Opeth are a band without horizons. Listening to their unrelenting 1995 debut Orchid and their freshly released 11th studio album, Pale Communion, back-to-back is an almost entirely fruitless exercise. They are separated by more than time and space: the former is near unrecognizable from the latter, if it weren’t for the fearsome technical qualities required to produce both records, it would beggar belief that they were created by the same outfit.
The Stockholm five-piece quickly outgrew metal in the modern sense and have been readily labelled prog, not as an insult, but as a catch all for expansive music that won’t sit still long enough to be codified. Strangely though, the prog label has never felt right. Opeth are not progressive in the literal sense; they are not on the cutting edge expanding outwards. Instead, they develop internally, broadening their palette, changing their remit, all the while finding new ways to unlock their rapacious talent. By way of reward they have been crudely slotted into a genre, not because they stand for something abstract, but because they remind us of something tangible.
The oddball stars of the 70s: deranged, brilliant, arguably misguided, but undeniably ambitious. Procol Harum, Eloy, King Crimson, artists who didn’t so much make albums, as oddities that earned feverish devotion and odd glances in equal measure. Opeth delve into those artists’ soundscapes (among others) and colonize them with grand gothic overtures: cramming all those high tech computers and Sci Fi visitations into their cobweb encrusted 14th century cathedral. There is something beautiful about the way Opeth make music’s preposterous extremes conform to their languorous vision.
However, for all the Swedes’ control and clarity of thought, there’s a nagging familiarity that leaves Pale Communion both disappointingly and exhilaratingly rooted in reality. “Elysian Woes” bravely wears its sincerity on its sleeve – at times it sounds like an off cut from Les Miserables, but at its best it’s a reminder that remit busting music can still confront the simplest and purest of sentiments without overawing or underwhelming. It’s a lesson Opeth’s peers would be wise to learn. Don’t hide your intentions beneath a layer of irony, it may well limit your exposure to ridicule, but it denigrates a piece’s potential.
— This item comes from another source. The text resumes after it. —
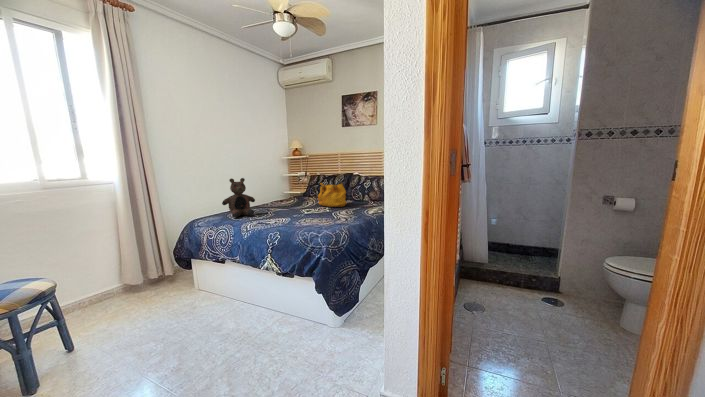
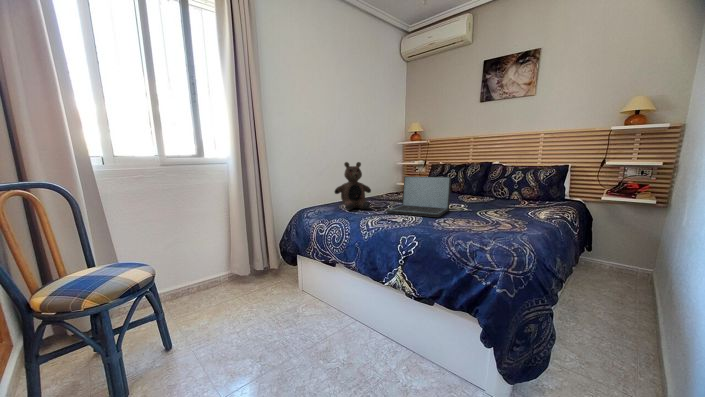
handbag: present [318,183,347,207] -> none [449,171,494,207]
laptop: none [266,187,315,217] -> present [387,176,451,217]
“Goblin” is a pleasingly slight piece of jazz-fusion that achieves its carefree featheriness through tight control and immaculate precision. It is almost impossible to imagine the track booming out of the speakers at either Download or Sonisphere and therein lies another contradiction at the heart of Opeth. Their music is not universal; it sits outside of pop culture while simultaneously thriving within it. “River” is a gorgeous seven-and-a-half-minute odyssey of perfect pop harmonies and lyrical guitar work that should please even the most reluctant ears, and yet, it’s stark jazzy breaks, prog accelerations and that unmistakably nerdy air of the middle ages ensure it never escapes the fringes.
“Voice Of Treason” and “Faith In Others” provide a worthy crescendo to an album that takes the disparate strands of 2011’s Heritage and gives them both purpose and real impetus. The former is a magic carpet ride of despair that swells towards a glorious open-armed and heartily belted vocal climax; the latter allows the instrumental guns to blaze while ensuring the imploring (Muse-like) melody never loses its prominence.
Opeth have arrived at a fully formed sound - a natural end point that leaves room for enough micro-variations to fill another 11 albums – and yet there is still room for evolution. Despite Pale Communion’s considerable achievements, it never quite manages to blow minds in the way the records that inspired its creation did. The prog legends may have made less well rounded and (at times) frankly less good records than this - the 70s pioneers possessed something else entirely, something other.
Pale Communion isn’t a break from rock’s known reality; in fact, it reminds us of our collective past. Opeth have the skill and the ambition to go one better still: to create music only recognizable in its brilliance. Guitar music desperately needs a new horizon and Pale Communion is proof that Opeth are capable of discovering it, but not quite yet.